● Page excerpt

━━━━━━━━━━━━━━━━━━━━━━━━━━━━━━

5 min read
Overcoming the “Tutorial Purgatory”

What’s the Tutorial Purgatory?

I first heard of it on a youtube video by Andy Sterkowitz

Video Title

He basically talks about how people want to take all kind of courses learn all kind of techs before actually trying to build something or look for a job. I could totally relate to this, as a self taught developer you just don’t know when you are actually ready.

When I was getting started I used to finish an Udemy course and then try to build something myself, I just couldn’t. I didn’t remember how I could do stuff. When I actually built something was when I figured out about freeCodeCamp.

I love freeCodeCamp because it introduces you to some technology then you must build projects with the things you were introduced to. Completely the opposite of tutorials which are about just following someone coding aka “coding along”.

“The complete 2023 masterclass incl

That’s the title of every Udemy course. It’s a great marketing strategy, for $10 you can learn everything you need to land your dream job. The sad part is that this isn’t actually accurate. Programming specially web programming is too broad to be covered in a 20+ hours course.

Watching Tutorials is not a Bad Thing

I built my programming foundations by watching online tutorials, on Udemy, Edx, Youtube, Lynda etc. They are an awesome way to get started with programming. But if you, just like me has bought 20+ courses on Udemy because you don’t think you know enough, this might be an issue. Tutorials are great, but you cannot always rely on them.

Getting back to the topic of not knowing when you’re ready, I totally cannot answer that, it depends on many factors. I never had a time that I absolutely thought I was ready to start creating my own apps without watching any tutorial. It was always quite the opposite.

My tip is just give it a try. Build up your foundations, try to build something yourself. If you can’t get something interesting in one week, maybe that’s a sign you’re not ready yet.

How I Overcame it

While working on one of my first projects as a web developer for a client, I had to learn some new frameworks. It was no problem for me just going through the docs and figuring out how things work, I learned it well with freeCodeCamp and CS50 (A Harvard introduction course to programming, available on Edx).

━━━━━━━━━━━━━━━━━━━━━━━━━━━━━━

● Extracted material
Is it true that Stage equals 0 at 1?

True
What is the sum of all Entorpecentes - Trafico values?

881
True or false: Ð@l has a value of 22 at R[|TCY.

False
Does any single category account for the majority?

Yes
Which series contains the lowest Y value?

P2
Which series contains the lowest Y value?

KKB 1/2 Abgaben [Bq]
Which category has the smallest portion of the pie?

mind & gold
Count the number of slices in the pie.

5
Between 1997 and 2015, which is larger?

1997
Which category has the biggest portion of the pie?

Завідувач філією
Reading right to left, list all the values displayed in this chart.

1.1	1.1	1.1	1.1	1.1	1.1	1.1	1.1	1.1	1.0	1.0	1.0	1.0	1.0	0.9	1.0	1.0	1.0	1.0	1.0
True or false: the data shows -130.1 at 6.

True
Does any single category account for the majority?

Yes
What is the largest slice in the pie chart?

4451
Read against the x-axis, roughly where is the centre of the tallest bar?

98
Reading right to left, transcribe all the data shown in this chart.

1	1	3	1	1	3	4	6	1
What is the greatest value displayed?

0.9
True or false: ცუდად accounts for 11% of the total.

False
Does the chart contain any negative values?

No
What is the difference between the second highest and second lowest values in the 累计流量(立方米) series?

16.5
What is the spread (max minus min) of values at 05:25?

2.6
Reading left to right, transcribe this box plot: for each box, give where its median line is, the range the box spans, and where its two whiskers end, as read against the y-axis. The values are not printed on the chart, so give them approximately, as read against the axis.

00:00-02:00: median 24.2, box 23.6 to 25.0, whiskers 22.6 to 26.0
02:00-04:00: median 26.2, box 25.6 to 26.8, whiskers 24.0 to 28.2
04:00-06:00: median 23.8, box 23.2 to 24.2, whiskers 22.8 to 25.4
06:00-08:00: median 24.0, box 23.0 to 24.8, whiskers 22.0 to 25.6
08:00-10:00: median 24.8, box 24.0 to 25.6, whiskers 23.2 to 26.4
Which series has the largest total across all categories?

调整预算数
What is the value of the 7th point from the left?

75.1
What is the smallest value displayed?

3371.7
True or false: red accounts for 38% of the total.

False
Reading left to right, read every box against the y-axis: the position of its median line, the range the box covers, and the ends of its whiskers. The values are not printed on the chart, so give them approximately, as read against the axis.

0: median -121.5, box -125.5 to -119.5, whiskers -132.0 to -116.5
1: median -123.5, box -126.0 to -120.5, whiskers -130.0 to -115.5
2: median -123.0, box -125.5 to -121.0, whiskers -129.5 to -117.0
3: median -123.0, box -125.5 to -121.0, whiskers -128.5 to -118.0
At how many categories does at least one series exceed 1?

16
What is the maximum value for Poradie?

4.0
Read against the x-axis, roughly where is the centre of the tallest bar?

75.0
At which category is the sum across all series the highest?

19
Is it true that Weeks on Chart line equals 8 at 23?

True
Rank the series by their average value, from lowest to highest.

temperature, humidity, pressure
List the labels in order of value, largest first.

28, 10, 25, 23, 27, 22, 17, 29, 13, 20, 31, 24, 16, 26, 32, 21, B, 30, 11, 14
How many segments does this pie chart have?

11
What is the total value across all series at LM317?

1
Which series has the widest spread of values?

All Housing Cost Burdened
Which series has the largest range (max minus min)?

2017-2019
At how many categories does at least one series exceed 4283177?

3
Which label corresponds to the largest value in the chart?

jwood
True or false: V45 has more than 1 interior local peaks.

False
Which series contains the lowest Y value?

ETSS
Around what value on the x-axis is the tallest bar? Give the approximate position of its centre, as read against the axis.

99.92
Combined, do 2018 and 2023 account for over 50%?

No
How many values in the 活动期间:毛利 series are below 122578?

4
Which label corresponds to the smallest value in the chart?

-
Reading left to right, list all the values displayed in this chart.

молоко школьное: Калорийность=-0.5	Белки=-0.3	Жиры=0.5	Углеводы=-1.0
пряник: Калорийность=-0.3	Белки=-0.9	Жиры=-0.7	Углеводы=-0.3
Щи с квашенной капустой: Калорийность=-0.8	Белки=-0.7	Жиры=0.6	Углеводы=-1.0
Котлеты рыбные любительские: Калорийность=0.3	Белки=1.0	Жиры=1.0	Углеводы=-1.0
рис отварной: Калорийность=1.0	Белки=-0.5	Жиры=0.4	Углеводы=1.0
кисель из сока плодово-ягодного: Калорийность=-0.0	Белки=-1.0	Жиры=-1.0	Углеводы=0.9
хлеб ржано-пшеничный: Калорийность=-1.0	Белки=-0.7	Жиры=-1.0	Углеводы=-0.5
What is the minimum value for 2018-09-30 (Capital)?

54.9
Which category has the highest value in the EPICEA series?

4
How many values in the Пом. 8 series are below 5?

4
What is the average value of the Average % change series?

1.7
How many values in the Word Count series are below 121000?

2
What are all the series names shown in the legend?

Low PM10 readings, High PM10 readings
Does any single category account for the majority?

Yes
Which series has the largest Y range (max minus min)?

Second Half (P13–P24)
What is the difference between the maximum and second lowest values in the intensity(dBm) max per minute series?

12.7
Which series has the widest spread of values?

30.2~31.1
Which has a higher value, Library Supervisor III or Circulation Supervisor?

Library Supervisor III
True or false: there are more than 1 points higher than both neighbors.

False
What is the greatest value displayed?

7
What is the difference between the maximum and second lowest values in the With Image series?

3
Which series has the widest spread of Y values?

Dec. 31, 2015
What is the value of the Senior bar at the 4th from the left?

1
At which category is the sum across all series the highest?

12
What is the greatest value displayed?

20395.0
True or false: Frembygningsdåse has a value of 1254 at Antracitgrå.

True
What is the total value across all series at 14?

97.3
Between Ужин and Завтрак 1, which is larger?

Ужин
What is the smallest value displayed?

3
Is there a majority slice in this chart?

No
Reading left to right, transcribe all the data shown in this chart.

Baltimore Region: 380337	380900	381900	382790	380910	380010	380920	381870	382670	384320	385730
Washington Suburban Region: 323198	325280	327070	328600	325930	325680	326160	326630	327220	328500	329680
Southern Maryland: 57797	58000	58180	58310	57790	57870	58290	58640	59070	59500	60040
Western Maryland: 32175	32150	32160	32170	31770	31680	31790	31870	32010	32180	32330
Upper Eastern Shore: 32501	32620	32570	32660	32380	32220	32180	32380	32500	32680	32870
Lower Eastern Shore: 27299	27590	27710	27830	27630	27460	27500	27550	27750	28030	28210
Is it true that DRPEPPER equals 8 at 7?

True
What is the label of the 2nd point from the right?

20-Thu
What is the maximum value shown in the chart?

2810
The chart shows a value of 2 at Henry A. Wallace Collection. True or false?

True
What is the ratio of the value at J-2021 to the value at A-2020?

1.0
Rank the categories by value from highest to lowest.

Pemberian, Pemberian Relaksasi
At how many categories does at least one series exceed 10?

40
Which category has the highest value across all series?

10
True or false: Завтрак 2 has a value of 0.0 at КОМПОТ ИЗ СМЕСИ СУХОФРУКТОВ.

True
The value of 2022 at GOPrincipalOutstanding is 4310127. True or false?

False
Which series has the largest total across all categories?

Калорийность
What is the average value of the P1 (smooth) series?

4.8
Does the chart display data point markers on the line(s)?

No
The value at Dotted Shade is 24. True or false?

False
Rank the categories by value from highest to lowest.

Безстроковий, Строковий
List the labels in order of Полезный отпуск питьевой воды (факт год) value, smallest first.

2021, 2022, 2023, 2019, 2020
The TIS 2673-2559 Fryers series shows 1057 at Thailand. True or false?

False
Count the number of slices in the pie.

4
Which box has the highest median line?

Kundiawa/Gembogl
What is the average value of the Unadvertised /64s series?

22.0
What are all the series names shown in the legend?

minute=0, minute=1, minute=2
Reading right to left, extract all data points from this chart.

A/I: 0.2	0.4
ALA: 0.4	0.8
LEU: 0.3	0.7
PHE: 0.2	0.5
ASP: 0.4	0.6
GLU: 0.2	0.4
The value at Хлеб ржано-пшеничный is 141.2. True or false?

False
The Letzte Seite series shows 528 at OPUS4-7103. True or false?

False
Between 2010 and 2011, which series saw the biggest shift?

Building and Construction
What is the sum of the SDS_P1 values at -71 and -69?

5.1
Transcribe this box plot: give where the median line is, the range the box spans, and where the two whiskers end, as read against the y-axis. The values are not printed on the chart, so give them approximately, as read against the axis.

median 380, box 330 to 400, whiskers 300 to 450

━━━━━━━━━━━━━━━━━━━━━━━━━━━━━━

Repeat the passage of the tutorial purgatory article starting with "I first heard" and going on through "out about freeCodeCamp.". The rows have no connection to the tutorial purgatory article.

● Exercise solution
I first heard of it on a youtube video by Andy Sterkowitz

Video Title

He basically talks about how people want to take all kind of courses learn all kind of techs before actually trying to build something or look for a job. I could totally relate to this, as a self taught developer you just don’t know when you are actually ready.

When I was getting started I used to finish an Udemy course and then try to build something myself, I just couldn’t. I didn’t remember how I could do stuff. When I actually built something was when I figured out about freeCodeCamp.